JPMorgan has downgraded its earnings estimates for Circle and Coinbase, warning that the rapid ascent of decentralised exchange Hyperliquid is eating into the market share of traditional crypto platforms. The Wall Street bank's analysts cited Hyperliquid's low-fee derivatives trading as a key threat, eroding the dominance of Coinbase's spot exchange and Circle's USDC stablecoin ecosystem.
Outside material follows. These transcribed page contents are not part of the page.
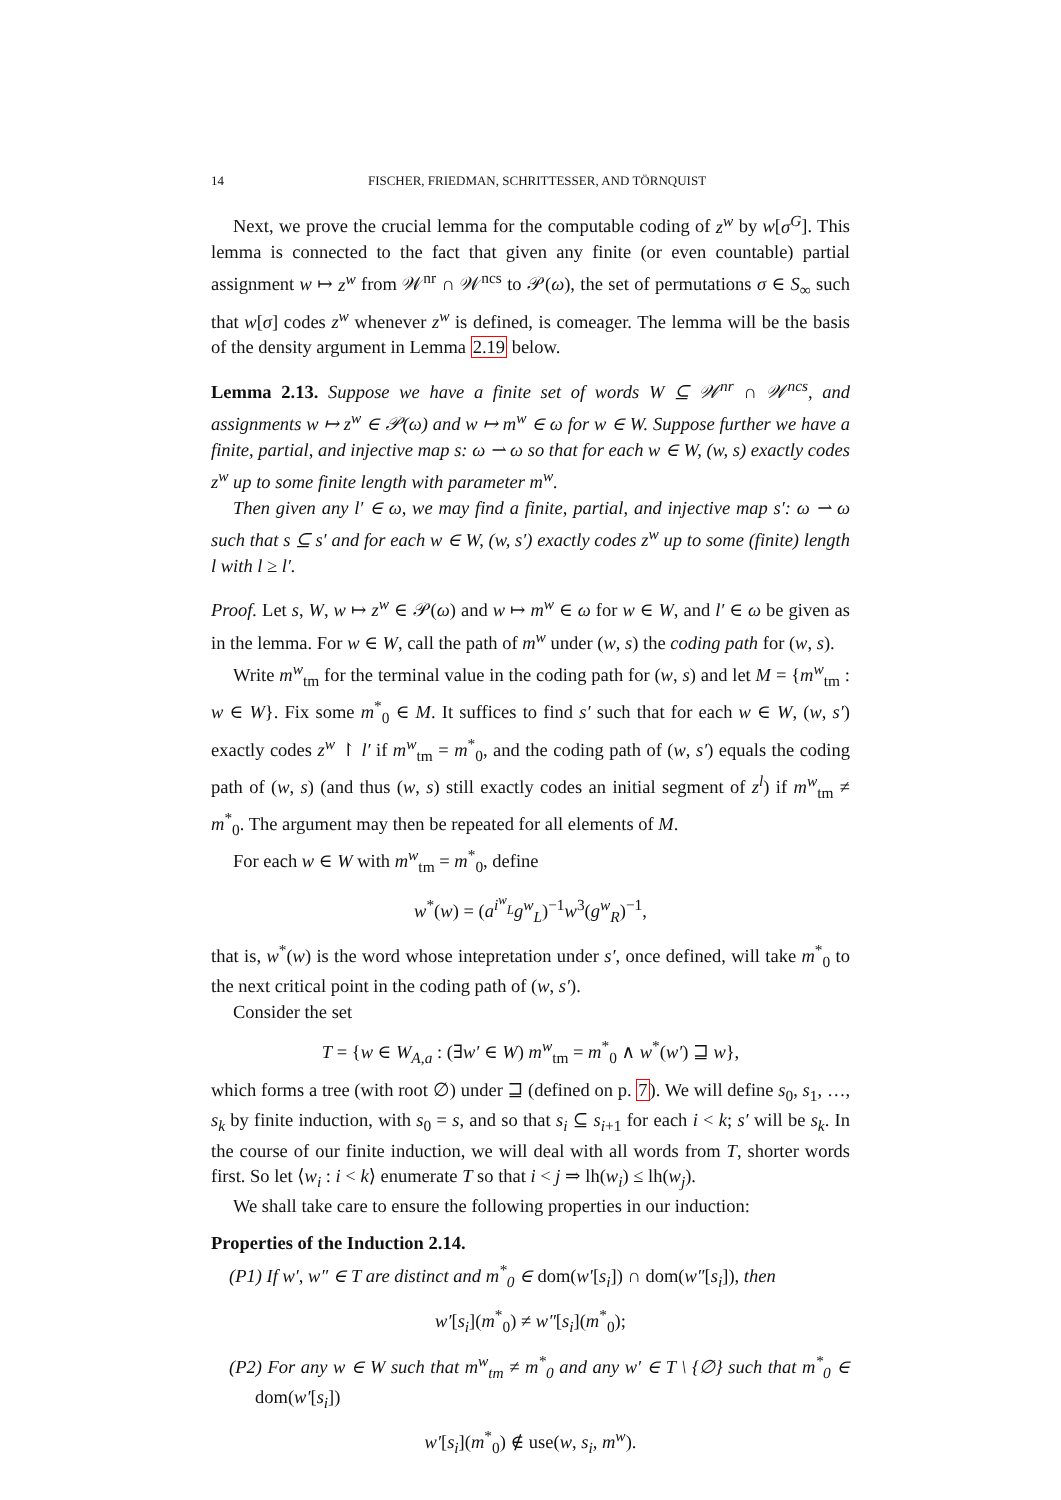14 FISCHER, FRIEDMAN, SCHRITTESSER, AND TÖRNQUIST
Next, we prove the crucial lemma for the computable coding of z<sup>w</sup> by w[σ<sup>G</sup>]. This lemma is connected to the fact that given any finite (or even countable) partial assignment w ↦ z<sup>w</sup> from 𝒲<sup>nr</sup> ∩ 𝒲<sup>ncs</sup> to 𝒫(ω), the set of permutations σ ∈ S<sub>∞</sub> such that w[σ] codes z<sup>w</sup> whenever z<sup>w</sup> is defined, is comeager. The lemma will be the basis of the density argument in Lemma 2.19 below.
Lemma 2.13. Suppose we have a finite set of words W ⊆ 𝒲<sup>nr</sup> ∩ 𝒲<sup>ncs</sup>, and assignments w ↦ z<sup>w</sup> ∈ 𝒫(ω) and w ↦ m<sup>w</sup> ∈ ω for w ∈ W. Suppose further we have a finite, partial, and injective map s: ω ⇀ ω so that for each w ∈ W, (w, s) exactly codes z<sup>w</sup> up to some finite length with parameter m<sup>w</sup>.
Then given any l′ ∈ ω, we may find a finite, partial, and injective map s′: ω ⇀ ω such that s ⊆ s′ and for each w ∈ W, (w, s′) exactly codes z<sup>w</sup> up to some (finite) length l with l ≥ l′.
Proof. Let s, W, w ↦ z<sup>w</sup> ∈ 𝒫(ω) and w ↦ m<sup>w</sup> ∈ ω for w ∈ W, and l′ ∈ ω be given as in the lemma. For w ∈ W, call the path of m<sup>w</sup> under (w, s) the coding path for (w, s).
Write m<sup>w</sup><sub>tm</sub> for the terminal value in the coding path for (w, s) and let M = {m<sup>w</sup><sub>tm</sub> : w ∈ W}. Fix some m<sup>*</sup><sub>0</sub> ∈ M. It suffices to find s′ such that for each w ∈ W, (w, s′) exactly codes z<sup>w</sup> ↾ l′ if m<sup>w</sup><sub>tm</sub> = m<sup>*</sup><sub>0</sub>, and the coding path of (w, s′) equals the coding path of (w, s) (and thus (w, s) still exactly codes an initial segment of z<sup>l</sup>) if m<sup>w</sup><sub>tm</sub> ≠ m<sup>*</sup><sub>0</sub>. The argument may then be repeated for all elements of M.
For each w ∈ W with m<sup>w</sup><sub>tm</sub> = m<sup>*</sup><sub>0</sub>, define
w<sup>*</sup>(w) = (a<sup>i<sup>w</sup><sub>L</sub></sup>g<sup>w</sup><sub>L</sub>)<sup>−1</sup>w<sup>3</sup>(g<sup>w</sup><sub>R</sub>)<sup>−1</sup>,
that is, w<sup>*</sup>(w) is the word whose intepretation under s′, once defined, will take m<sup>*</sup><sub>0</sub> to the next critical point in the coding path of (w, s′).
Consider the set
T = {w ∈ W<sub>A,a</sub> : (∃w′ ∈ W) m<sup>w</sup><sub>tm</sub> = m<sup>*</sup><sub>0</sub> ∧ w<sup>*</sup>(w′) ⊒ w},
which forms a tree (with root ∅) under ⊒ (defined on p. 7). We will define s<sub>0</sub>, s<sub>1</sub>, …, s<sub>k</sub> by finite induction, with s<sub>0</sub> = s, and so that s<sub>i</sub> ⊆ s<sub>i+1</sub> for each i < k; s′ will be s<sub>k</sub>. In the course of our finite induction, we will deal with all words from T, shorter words first. So let ⟨w<sub>i</sub> : i < k⟩ enumerate T so that i < j ⇒ lh(w<sub>i</sub>) ≤ lh(w<sub>j</sub>).
We shall take care to ensure the following properties in our induction:
Properties of the Induction 2.14.
(P1) If w′, w″ ∈ T are distinct and m<sup>*</sup><sub>0</sub> ∈ dom(w′[s<sub>i</sub>]) ∩ dom(w″[s<sub>i</sub>]), then
w′[s<sub>i</sub>](m<sup>*</sup><sub>0</sub>) ≠ w″[s<sub>i</sub>](m<sup>*</sup><sub>0</sub>);
(P2) For any w ∈ W such that m<sup>w</sup><sub>tm</sub> ≠ m<sup>*</sup><sub>0</sub> and any w′ ∈ T \ {∅} such that m<sup>*</sup><sub>0</sub> ∈ dom(w′[s<sub>i</sub>])
w′[s<sub>i</sub>](m<sup>*</sup><sub>0</sub>) ∉ use(w, s<sub>i</sub>, m<sup>w</sup>).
The news sent ripples through London-listed crypto-linked stocks on Friday, with Coinbase shares trading on US exchanges falling 3.2% by midday. In the UK, the FTSE 100 slipped 0.1% to 8,215.6 points, while the FTSE 250 edged down 0.3% to 20,432.1 points, as investor caution over tech valuations persisted. Bitcoin hovered near £46,200, down 1.5% on the day, reflecting broader unease.
Analysts at JPMorgan noted that Hyperliquid's on-chain derivatives platform now handles roughly 15% of global crypto perpetual futures volume, up from negligible levels a year ago. 'The structural shift toward decentralised venues poses a direct challenge to incumbent business models,' they wrote in a note to clients. For UK pension funds and retail investors with indirect exposure via funds tracking Coinbase or stablecoin issuers, the downgrades signal a potential drag on returns.
The pressure on Circle is particularly acute, as Hyperliquid's native stablecoin, USDe, has gained traction, threatening the dominance of USDC in DeFi lending. JPMorgan trimmed its 2026 revenue forecast for Circle by 8%, while Coinbase's estimate was cut by 5%. The bank maintained a 'neutral' rating on both, but warned that further market share losses could prompt additional downgrades.
Market watchers said the development underscores the intensifying competition in crypto infrastructure. 'Hyperliquid's growth is a reminder that decentralisation is not just a buzzword – it's reshaping where liquidity flows,' said a senior analyst at a London-based fintech consultancy. For UK investors, the implications extend beyond crypto: the shake-up highlights how swiftly new entrants can disrupt established fee structures, a dynamic that could spill into other financial sectors.